■ **Goal of the exercise**: Nothing below is to be printed except the lines between the line holding "Na descrição encontrará" and the line holding "que deverá incluir", inclusive, each exactly as it appears.

Start of Supplied information

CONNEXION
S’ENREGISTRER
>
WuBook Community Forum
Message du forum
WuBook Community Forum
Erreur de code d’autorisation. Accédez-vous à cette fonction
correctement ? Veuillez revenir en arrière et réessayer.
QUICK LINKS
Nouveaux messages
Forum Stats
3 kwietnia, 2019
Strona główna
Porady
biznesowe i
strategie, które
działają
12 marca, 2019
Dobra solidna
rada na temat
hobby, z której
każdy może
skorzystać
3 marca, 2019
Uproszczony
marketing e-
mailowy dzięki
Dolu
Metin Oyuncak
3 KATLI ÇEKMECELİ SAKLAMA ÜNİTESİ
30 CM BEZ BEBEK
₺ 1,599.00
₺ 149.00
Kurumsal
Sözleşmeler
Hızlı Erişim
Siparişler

End of Supplied information
Start of Supplied information

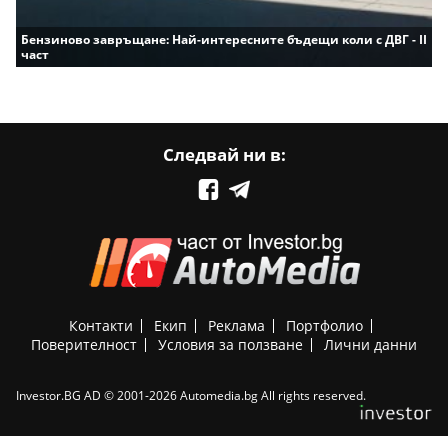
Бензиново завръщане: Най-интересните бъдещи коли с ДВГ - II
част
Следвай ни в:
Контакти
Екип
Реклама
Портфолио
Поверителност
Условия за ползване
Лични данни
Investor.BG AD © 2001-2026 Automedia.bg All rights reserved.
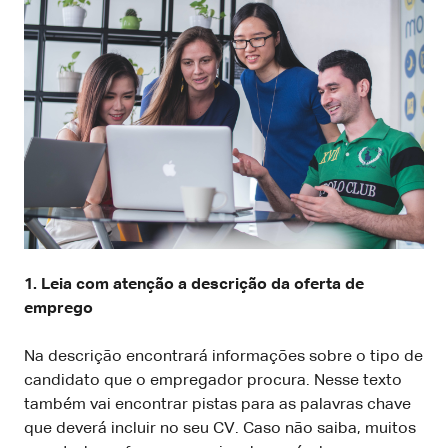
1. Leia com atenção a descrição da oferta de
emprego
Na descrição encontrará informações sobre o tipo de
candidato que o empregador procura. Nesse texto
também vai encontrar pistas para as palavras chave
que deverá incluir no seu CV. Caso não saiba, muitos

End of Supplied information

■ **Exercise solution**:
Na descrição encontrará informações sobre o tipo de
candidato que o empregador procura. Nesse texto
também vai encontrar pistas para as palavras chave
que deverá incluir no seu CV. Caso não saiba, muitos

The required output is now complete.